La mort d’un policier de l’Office antistupéfiants, dont le corps a été retrouvé cagoulé et entravé au pied d’une falaise, suscite de vives spéculations.
C’est une histoire qui intrigue autant qu’elle heurte l’entendement. Mercredi 3 septembre, dans l’anse Magaud, une petite baie située à l’est de Toulon (Var), un policier de l’Office antistupéfiants de Nanterre a été retrouvé sans vie, le visage recouvert d’une cagoule, les mains et les pieds entravés. Originaire de l’aire toulonnaise, il séjournait dans la région auprès de sa famille. Son corps a été découvert flottant dans l’eau, à proximité du rivage où plusieurs de ses affaires personnelles ont été abandonnées sur la falaise qui surplombe l’anse. Une macabre découverte qui, au premier regard, évoque un crime. Pourtant, le parquet de Toulon privilégie la thèse du suicide.
Le procureur de la République de Toulon, Sylvain Finielz, insiste : «Même si la découverte peut laisser croire à un crime, les éléments recueillis orientent plutôt vers un suicide.»
Un récit exacerbé sur les réseaux sociaux
À peine l’annonce connue, les réseaux sociaux ont été saturés de messages complotistes, théories alternatives et soupçons d’assassinat. «C’est impossible, à moins qu’on ait commandité son suicide», s’indigne un internaute.

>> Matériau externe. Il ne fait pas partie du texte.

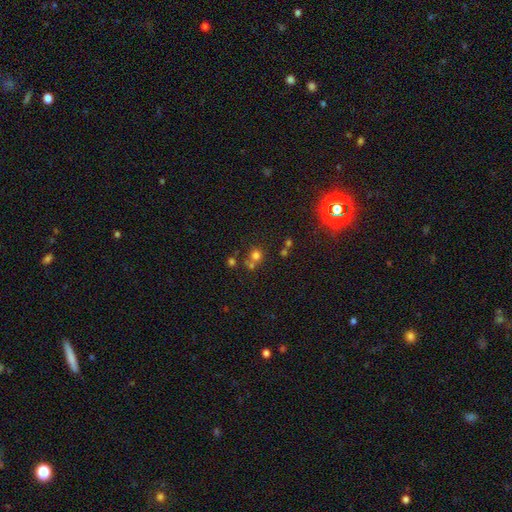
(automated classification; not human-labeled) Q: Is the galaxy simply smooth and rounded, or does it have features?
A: smooth — 51%.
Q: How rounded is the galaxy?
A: round — 88%.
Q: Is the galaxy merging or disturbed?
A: none — 60%.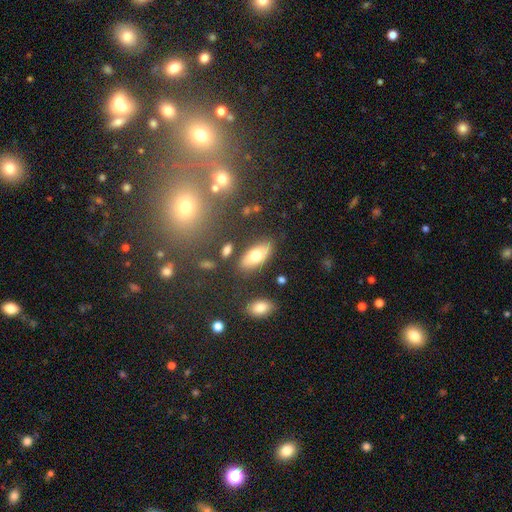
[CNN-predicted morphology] A smooth galaxy with no disk features (71%) that is in between round and cigar-shaped (84%).

Vote fractions:
- Smooth or featured? smooth: 71% / featured or disk: 21% / star or artifact: 8%
- How rounded? in between: 84% / cigar-shaped: 13% / round: 3%
- Merging? none: 80% / minor disturbance: 12% / merger: 5% / major disturbance: 3%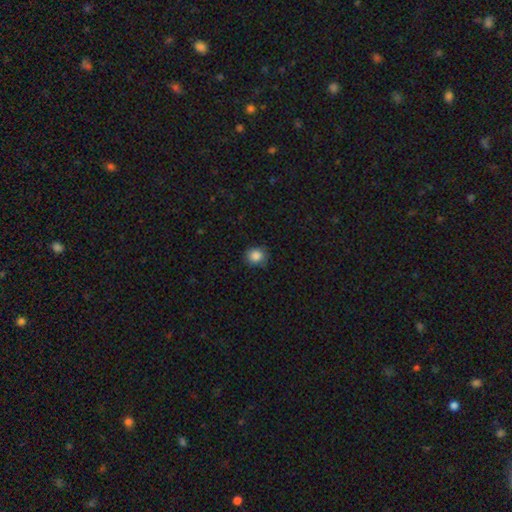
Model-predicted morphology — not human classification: A smooth galaxy with no disk features (86%) that is round (86%). Merging: none (84%).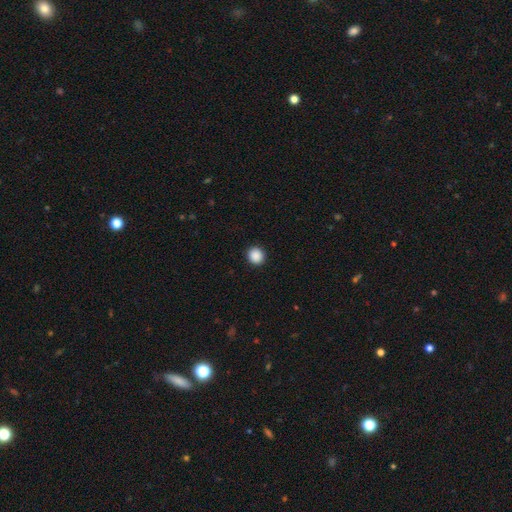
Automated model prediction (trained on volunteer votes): This is clearly a smooth galaxy (89%). How rounded: clearly round (86%). Merging: clearly none (92%).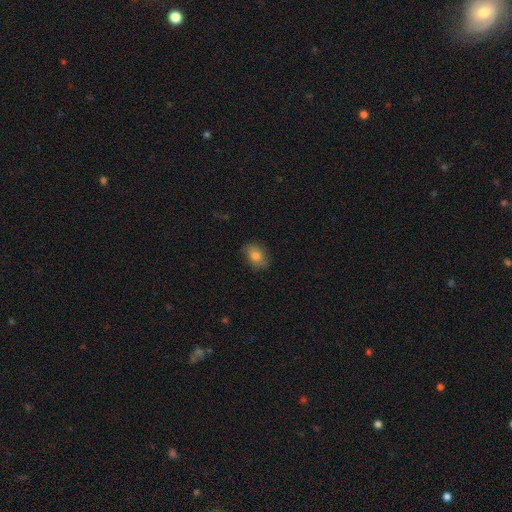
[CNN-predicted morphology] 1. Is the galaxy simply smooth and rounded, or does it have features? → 77% smooth, 14% featured or disk, 9% star or artifact.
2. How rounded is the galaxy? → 72% in between, 26% round, 1% cigar-shaped.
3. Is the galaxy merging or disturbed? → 80% none, 15% minor disturbance, 4% major disturbance, 1% merger.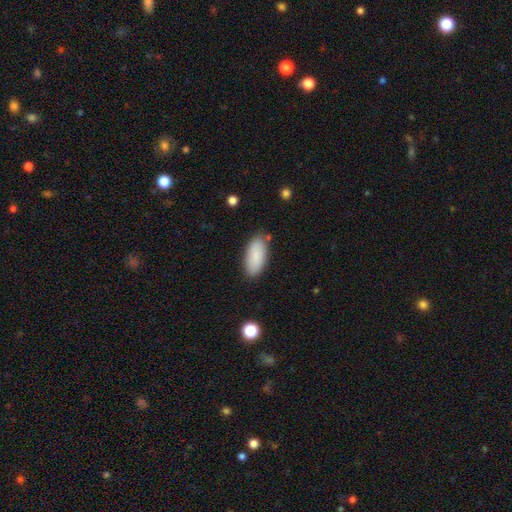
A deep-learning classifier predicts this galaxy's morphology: This is clearly a smooth galaxy (88%). How rounded: clearly in between (89%). Merging: clearly none (83%).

Un autre rappelle que ce policier appartenait à l’Office antistupéfiants, secoué récemment par la mise en examen de plusieurs fonctionnaires marseillais après la découverte de 350 kilos de cocaïne.
Pourtant, les constatations réalisées sur place et notamment la découverte du sac du policier en haut de la falaise contenant ses effets personnels et «des notes écrites», orientent les enquêteurs vers un geste volontaire.
Des indices en faveur d’un geste désespéré
Reste l’étrangeté de la mise en scène : un homme cagoulé, les pieds et mains entravés. «Ce n’est pas courant, mais il ne faut pas sous-estimer jusqu’où peut aller la détresse humaine», répond le procureur avant de continuer : «Les fonctionnaires de police connaissent parfaitement les procédés pour s’entraver eux-mêmes.» Autrement dit, les menottes et liens retrouvés ne constituent pas en soi la preuve d’une intervention extérieure selon lui. La médecin légiste Caroline Rambaud abonde : «Ce n’est pas inhabituel, on retrouve souvent ce cas de figure chez les pendus, qui, pour être sûr de ne pas détacher la corde, s’attachent les mains.»
De plus, «il y a des éléments familiaux personnels qui renforcent cette hypothèse. Il a pu volontairement se jeter de la falaise», détaille le procureur. Selon Var-Matin, l’homme était dans une dans une procédure de divorce.
Sylvain Filniez précise cependant : «l’enquête est en cours et n’écarte aucune piste, y compris celle criminelle.» «Dans le cadre d’une noyade, plusieurs scénarios sont possibles», ajoute Caroline Rambaud avant de détailler : «Il existe des zones de tensions typiques : bras; nuque, qui, lorsqu’elles présentent des traces, oriente vers un contact appuyé ou une empoignade. Mais une simple poussée, par exemple, peut ne laisser aucune trace. » Cette dernière est donc catégorique : «En présence de lésions de violences (ecchymoses, griffures, …), on peut soupçonner une intervention extérieure. En revanche, en l’absence de marques, il est impossible de différencier un suicide d’un homicide par poussée. Ce sont les éléments de l’enquête qui doivent compléter l’analyse.» Autre point qui peut perturber les investigations : «Le noircissement du corps en cas de séjour très prolongé dans l’eau.» A cela s’ajoute l’ADN qui peut subir une altération importante de son profil génétique sous l’eau. Néanmoins, certaines traces peuvent persister, notamment celles relevées sous les ongles, qui peuvent s’avérer capitales.
En toutes circonstances, l’enquête, confiée à la Direction interdépartementale de la police nationale du Var, devra démêler les certitudes judiciaires des spéculations numériques.
Mais pour Caroline Rambaud, une chose est sûre : «le suicide est toujours d’un acte très violent, pour la personne comme pour son entourage. Souvent accompagner d’un message qui n’est pas toujours simple à interpréter.»